# Check it out;



## 706Z (Mar 30, 2011)

Put togather my new toy.S&W 5.45 x 39 upper and New Frontier Armory lower.Hope to sling some lead next day or two,will post a report.:yes:


----------



## TheRoguePirate (Nov 3, 2011)

pretty!


----------



## scubapro (Nov 27, 2010)

Congrats! What magazine are you using?

glassplus and I sighted my 5.45 AR in after Saturday's shoot at his place. Man, I'm liking this rifle! Ammo is dirt cheap and we were getting great results on steel plates out at 225 yards with a 1x EoTech and commie Milsurp ammo.


----------



## FrankwT (Jul 25, 2010)

Be sure to tell me how the Frontier lower works, have 5 on order now.
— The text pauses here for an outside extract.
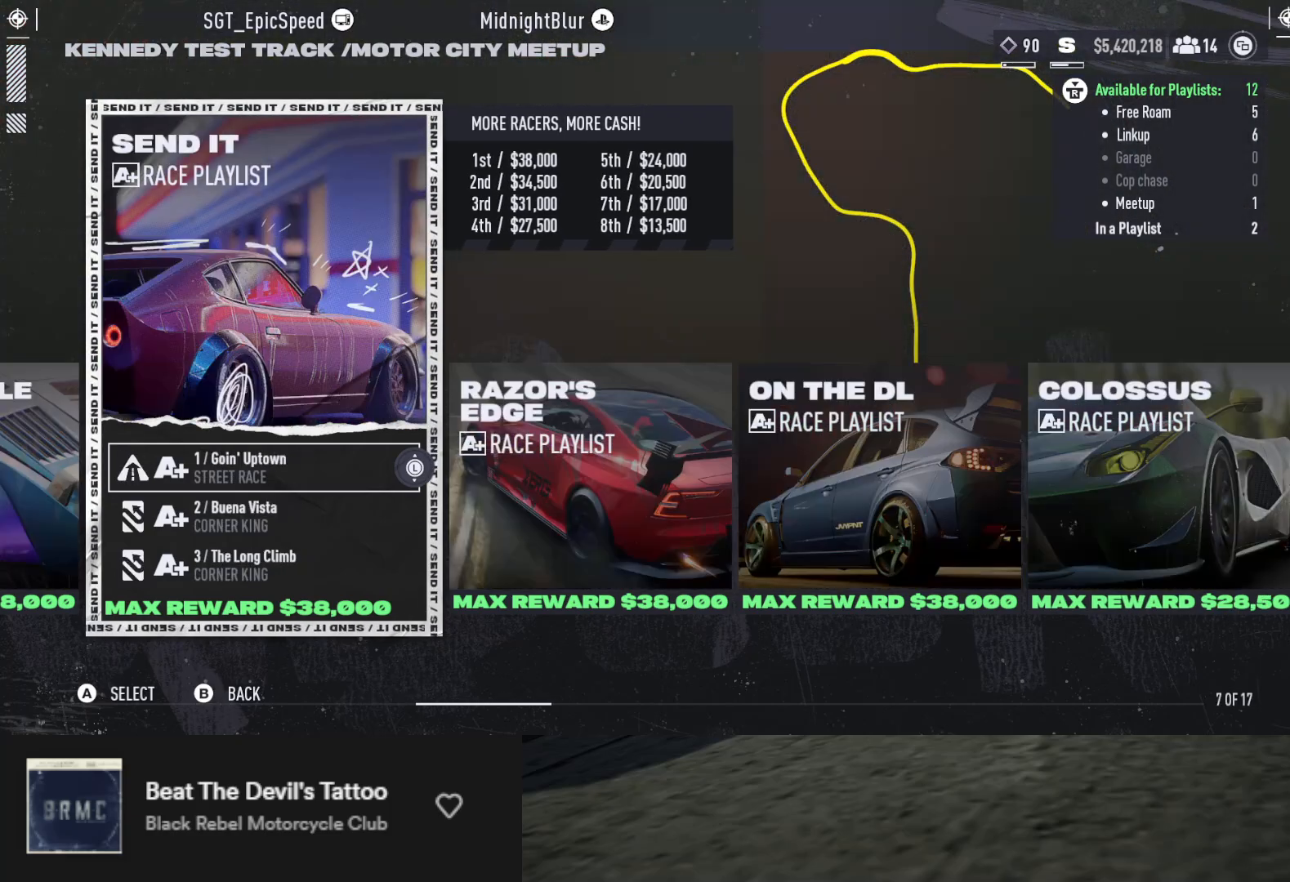
{"buttons": [], "left_stick": "center", "right_stick": "center", "events": [[100, "DPAD_RIGHT", "down"], [133, "DPAD_RIGHT", "up"]]}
LOOks like a nice build!


----------



## 706Z (Mar 30, 2011)

Thanks for the compliments.Scuba, the upper came with a c-products mag made for 5.45 x 39 stamped on the follower and the metal mag itself.I ordered 2 more from CDNN for 12.99 apeice.Still haven't been to shoot it yet,soon,will give report.I had to change out the trigger spring in the lower to the one supplied with the upper.Recomended for shooting 5.45x39.


----------